What is the right balance between growth and profitability for a business model on an exponential trajectory, but with new and very different economics?

Is “fair share” realistic in a retail environment that helps new brands emerge, perhaps even giving them structural advantages?

Is it better to focus an organization on desired outcomes, or on the specific activities that lead to those desired outcomes?

Think carefully about the incentives created by new metrics, and be intentional about deploying them across the total company or for specific business units or functions. 

An organization in transition needs confidence that it knows its mission and how it will tell if it’s winning.

Prioritizing where to play in digital

Unilever’s high-profile, US$1bn acquisition of Dollar Shave Club was widely analyzed for its implications for direct-to-consumer business models, for suppliers’ relationships with traditional retailers and for whether large FMCG companies will insource or increasingly outsource innovation.

The deal makes for rich fodder for these and other topics, but it is especially instructive as a collection of decisions about where to play.

It targets a key consumer segment (young men) with proven demand in an adjacent personal care category (shaving) in a “must-win” market (the US) with an attractive business model (direct selling and subscriptions).
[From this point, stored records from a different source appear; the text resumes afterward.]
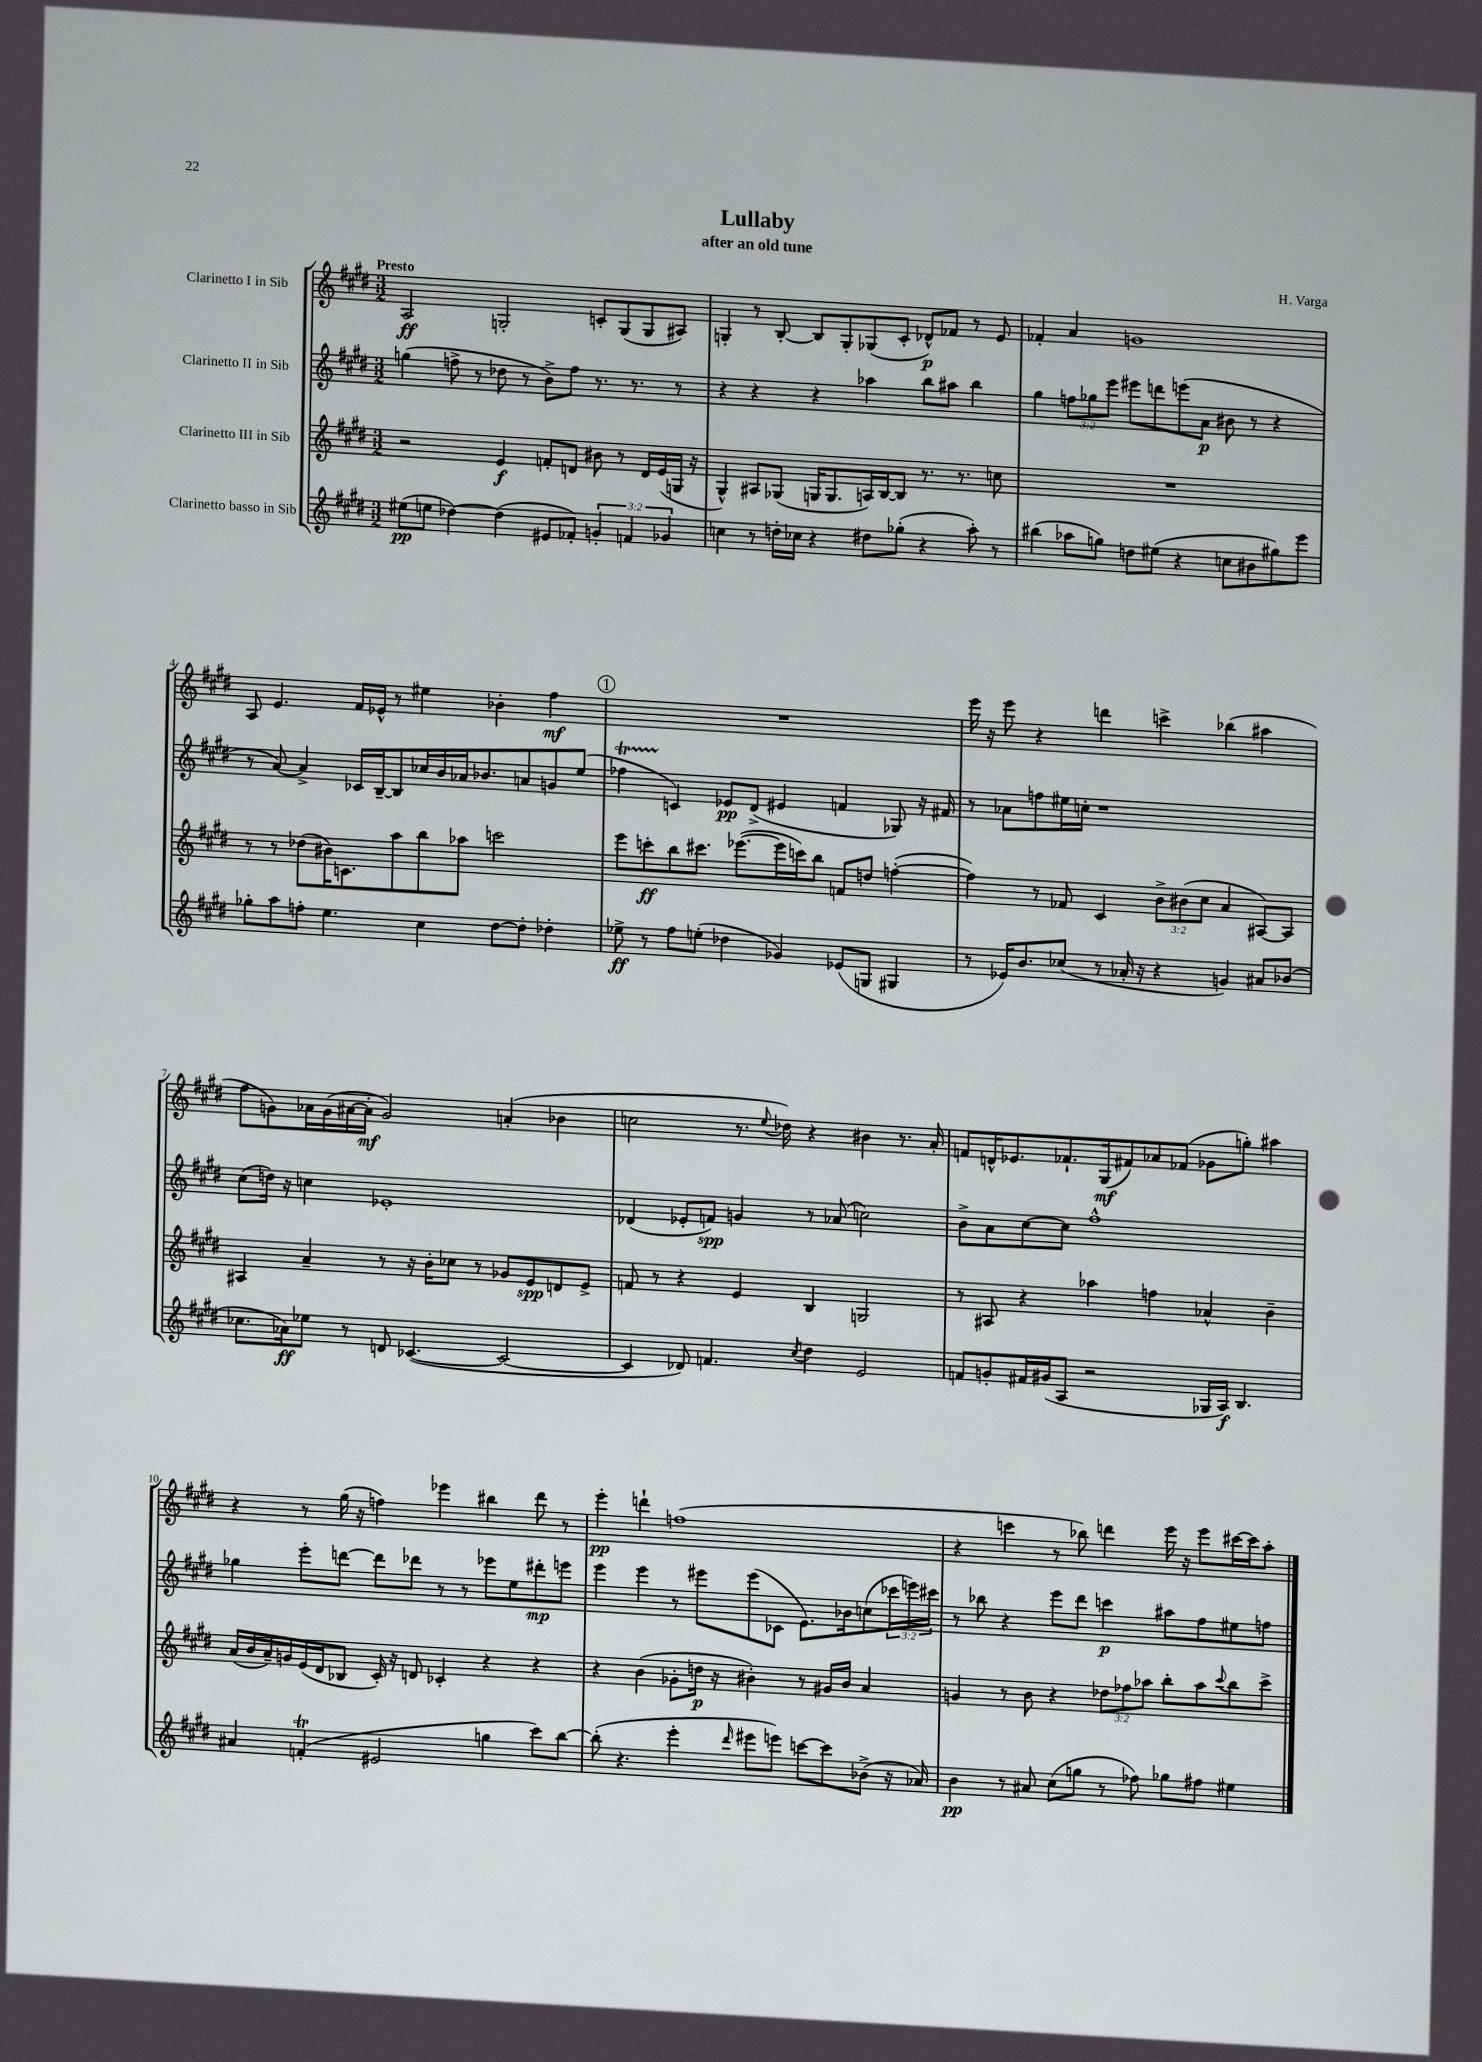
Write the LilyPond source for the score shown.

\header { title = "Lullaby" composer = "H. Varga" subtitle = "after an old tune" }
<<
\new StaffGroup <<
\new Staff = "s0" \with { instrumentName = "Clarinetto I in Sib" } {
    \clef treble \key e \major \numericTimeSignature \time 3/2 \tempo "Presto"
    a2\ff g2-. c'8-. g8( g8 ais8) |
    g4-. r8 b8~-. b8 g8-. ges8( cis'8-. des'8-^\p) fes'8 r8 e'8 |
    fes'4-. a'4 g'1 |
    a8 e'4. fis'16 ees'16-^ r8 eis''4 bes'4-. fis''4\mf |
    \mark \markup { \circle "1" } R1. |
    e'''16 r16 e'''8 r4 d'''4 c'''4-> bes''4( ais''4 |
    fis''8 g'8) aes'16 g'16( ais'16~ ais'16-.\mf g'2) a'4-.( bes'4 |
    c''2 r8. \appoggiatura { e''8 } des''16) r4 bis'4 r8. a'16-. |
    f'8 d'16-^ ees'8. fes'8.-! gis16\mf( fis'8) aes'8 fes'8( ges'8 g''8-.) ais''4 |
    r4 r8 gis''16( r16 f''4) ees'''4 bis''4 dis'''8 r8 |
    e'''4-.\pp d'''4-! f''1( |
    r4 c'''4 r8 bes''8) d'''4 e'''16 r16 e'''8 cis'''16~ cis'''16 a''8-. \bar "|." |
}
\new Staff = "s1" \with { instrumentName = "Clarinetto II in Sib" } {
    \clef treble \key e \major \numericTimeSignature \time 3/2 \override Staff.TupletNumber.text = #tuplet-number::calc-fraction-text
    g''4( f''8-> r8 des''8 r8 b'8->) f''8 r8. r8. r8 |
    r4 r4 r4 aes''4 b''8 ais''8 b''4 |
    gis''4 \tuplet 3/2 { f''8 ges''8 e'''8 } eis'''8 d'''8 e'''8( a'8\p bis'8 r8 r4 |
    r8 a'8~) a'4-> ces'16 b16~-- b8 ces''16 b'16 aes'16 bes'8. a'8 g'8 e''8( |
    \mark \markup { \circle "1" } fes''4\startTrillSpan c'4\stopTrillSpan) ees'8\pp dis'8->( eis'4 f'4 ges8) r16 fis'16 |
    r8 aes'8 f''8 eis''16 c''16-. r1 |
    cis''8( d''16) r16 c''4 ees'1-. |
    des'4( ees'8-. f'8\spp) g'4 r8 aes'8( c''2) |
    b'8-> a'8 cis''8~ cis''8 fis''1-^ |
    ges''4 e'''8-. d'''8~ d'''8 des'''8 r8 r8 ees'''8 e''8 dis'''8-.\mp e'''8 |
    e'''4 e'''4 r8 eis'''8 eis'''8( ces'8 e'8.) bes'16 c''8( \tuplet 3/2 { ces'''16 e'''16) cis'''16 } |
    r8 bes''8 r4 e'''8 dis'''8 c'''4\p ais''8 fis''8 eis''8 f''8 \bar "|." |
}
\new Staff = "s2" \with { instrumentName = "Clarinetto III in Sib" } {
    \clef treble \key e \major \numericTimeSignature \time 3/2 \override Staff.TupletNumber.text = #tuplet-number::calc-fraction-text
    r2 e'4\f f'8-. d'8 bis'8 r8 d'16 e'16( g16 r16 |
    gis4-^) ais8 ges8( g16 g8. a16) b16~ b8 r8. r8. c''8 |
    R1. |
    r8 r8 des''8( bis'16) c'8. a''8 b''8 aes''8 c'''2 |
    \mark \markup { \circle "1" } e'''8 c'''8-.\ff b''8 cis'''8. ees'''8.~( ees'''16 c'''16) b''8 f'8 d''8 f''4~-.( |
    f''4) r8 fes'8 cis'4 \tuplet 3/2 { b'8-> bis'8( cis''8 } a'4 ais8~) ais8 |
    ais4 a'4-- r8 r16 b'16-. ces''8 r8 ges'8 e'8\spp d'8 e'8-> |
    f'8 r8 r4 e'4 b4 g2 |
    r8 ais8 r4 aes''4 f''4 aes'4-^ b'4-- |
    a'16( b'16 a'16--) g'16 e'16( dis'16 bes8 cis'16-.) r16 d'8 ces'4-. r4 r4 |
    r4 b'4( ges'8-. d''16\p r16 bis'4-.) r8 gis'16 bis'16 a'4 |
    g'4 r8 b'8 r4 \tuplet 3/2 { des''8 fes''8 aes''8 } b''8-. aes''8 \appoggiatura { cis'''8 } b''8 cis'''8-> \bar "|." |
}
\new Staff = "s3" \with { instrumentName = "Clarinetto basso in Sib" } {
    \clef treble \key e \major \numericTimeSignature \time 3/2 \override Staff.TupletNumber.text = #tuplet-number::calc-fraction-text
    eis''8\pp( e''8 des''4~) des''4( eis'8 fes'8-.) \tuplet 3/2 { g'4-. f'4 ges'4 } |
    c''4 r8 d''16-. ces''16 r4 dis''8 ges''8-.( r4 a''8-.) r8 |
    bis''4( aes''8 g''8) d''8 eis''8( r4 c''8 bis'8 gis''8) e'''8 |
    ges''8-. a''8 f''8-. e''4. cis''4 dis''8~ dis''8-. des''4-. |
    \mark \markup { \circle "1" } ees''8->\ff r8 fis''8 e''8-.( des''4 ges'4) ees'8( g8 gis4 |
    r8 ees'16) b'8. ces''8( r8 aes'16-. r16 r4 g'4) ais'8 bes'8( |
    ces''8. aes'16\ff) ees''8 r8 d'8 ces'4.~( ces'2~ |
    ces'4 des'8) f'4. \acciaccatura { cis''8 } dis''4 e'2 |
    f'8 g'8-. fis'16 gis'16( a8 r2 ges16 a16\f) b4. |
    ais'4 f'4-.\trill( eis'2 g''4 cis'''8) b''8~ |
    b''8-.( r4. e'''4-. \grace { dis'''16 } eis'''8 e'''8) c'''8~ c'''8 bes'8->( r16 aes'16) |
    b'4\pp r8 ais'8 cis''8( g''8 r8 fes''8) ges''8 fis''8 eis''4 \bar "|." |
}
>>
>>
All FMCG businesses should be testing their conviction around which global markets to prioritize; how to optimize their portfolio of categories, brands and products; whether to invest in direct selling; and which incumbent, emerging, and speciality retailers are most strategic to support.

Around the world, new market entrants are working backwards from desirable consumer demand pools, rapidly launching relevant brands and products, and commercializing them more efficiently through digital commerce models. 

Convincing the world to buy what you’re selling is now losing out to helping the world buy what and how it wants. Aligning and equipping the business to sense and respond to demand with agility is essential.

Enabling an organization and executing to win

Digital is transforming organizations, not simply emerging as a team inside of them. 

Executives are grappling with how to participate in digital commerce’s hyper-growth without sacrificing heritage, talent, or brand equity.

While each organization’s structure and culture are different, there are some common themes emerging among companies with the clearest commitment to success.

First, there is the expectation that all commerce will soon be digital, and consequently that all disciplines and functions within the organization will be involved in some capacity. 

Second, there is an acknowledged need for new specialization. 

Essential work like optimizing search placement on retailers’ sites, developing and managing digital product content, and analyzing channel performance and profitability had historically slipped through the cracks without dedicated, skilled professional focus. 

So, leading companies are creating new positions with titles like digital acceleration, digital content manager, and e-commerce insights & analytics director, putting essential work front-and-centre instead of leaving it at the margins of traditional disciplines like account management, category management and shopper marketing.

In this context, there is strong demand for “translators” with deep understanding of both the traditional grocery business, as well as emerging technology and business models. Leading companies are investing generously in training and development to narrow the expertise gap, both for “grocery natives” and “digital natives”.

Third, there is growing investment in capabilities and partnerships that empower these professionals and accelerate performance through a feedback loop of strategy, execution, and measurement. 

The dynamic of exponential change rewards those that act quickly, decisively, and effectively. 

Retailers and brands needn’t reinvent themselves entirely, but doing nothing is a decision in itself – and perhaps the costliest.